Abstract

We present a microscopic derivation of the Fermi-liquid properties of the Anderson lattice. Our calculations suggest that the low-temperature state of the normal heavy Fermi liquid has a number of universal features, for which there is good experimental evidence. Using the Kondo-boson 1/N expansion, we find the Fermi liquid is characterized by the mean-field ‘‘bare’’ particles (which are heavy) and their respective interactions. The latter are mediated by fluctuations in the f-level position and valence-conduction electron hybridization. Our calculations lead to the following experimental predictions: (i) the low-temperature specific heat behaves as C=γT∝T/TK with corrections ΔC=(T/TK)3 ln(T/TK), (ii) the zero-temperature spin susceptibility χ∝1/TK, and (iii) the resistivity ρ∝(T/TK)2. These results all contain a unique energy scale TK which is proportional to the inverse effective mass.
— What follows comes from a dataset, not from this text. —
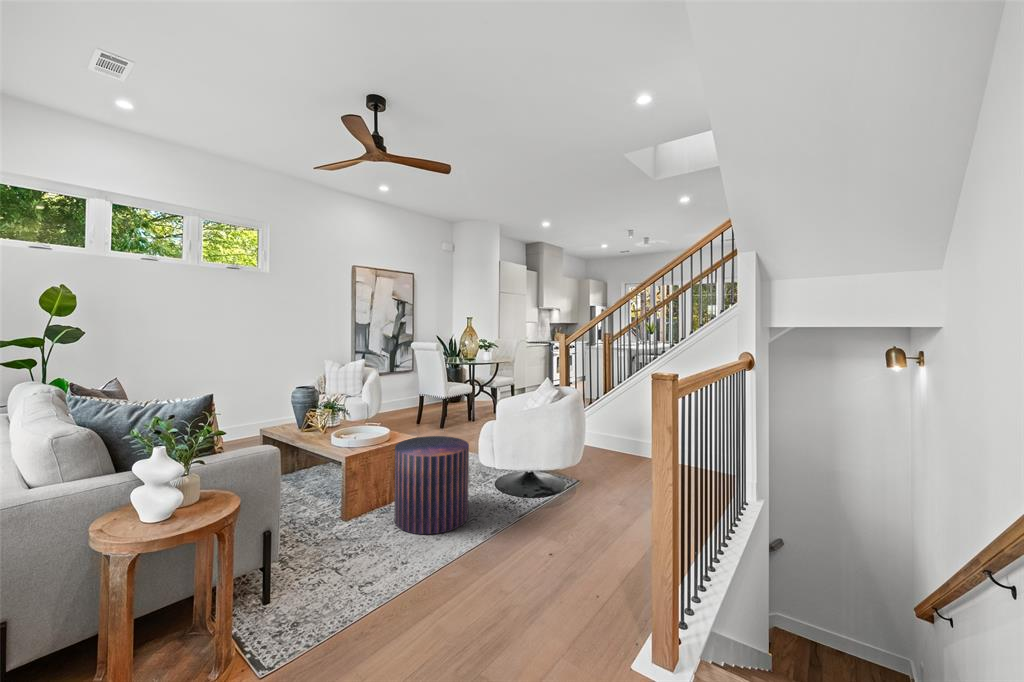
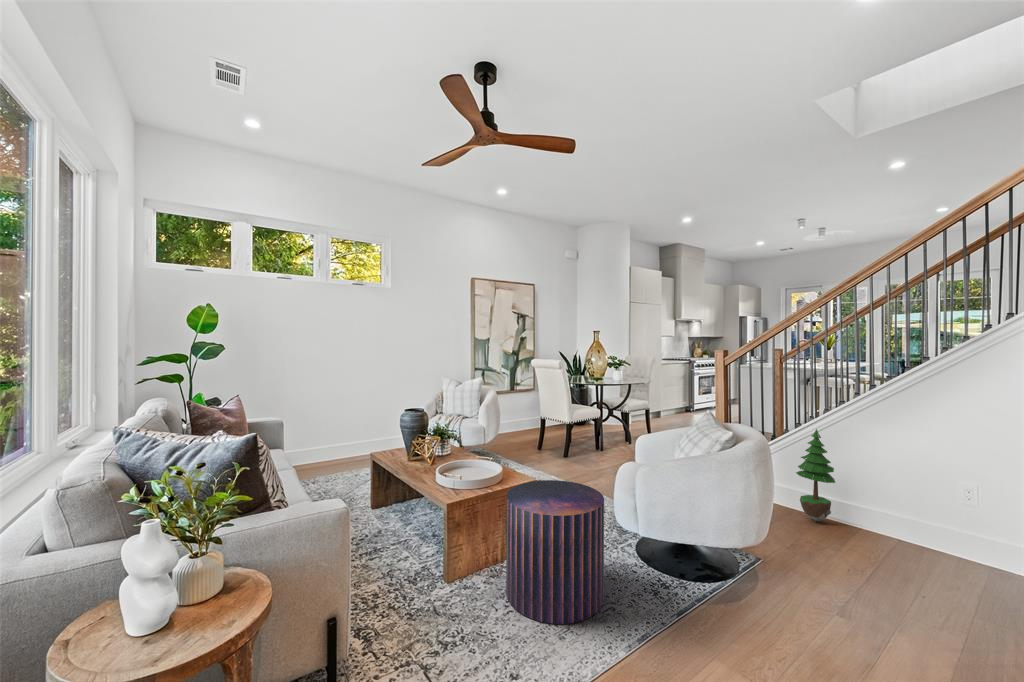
potted tree: none [609,392,633,459] -> present [796,429,835,522]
Experimental support for these predictions is provided by evidence of systematic scaling of χ and ρ with γ throughout the entire class of heavy-fermion compounds. In addition we analyze recent pressure-dependent specific-heat measurements on UPt3 combined with χ and ρ data to confirm the scaling of these quantities with a single strongly pressure-dependent energy scale. This analysis provides evidence against current ferromagnetic spin-fluctuation theories.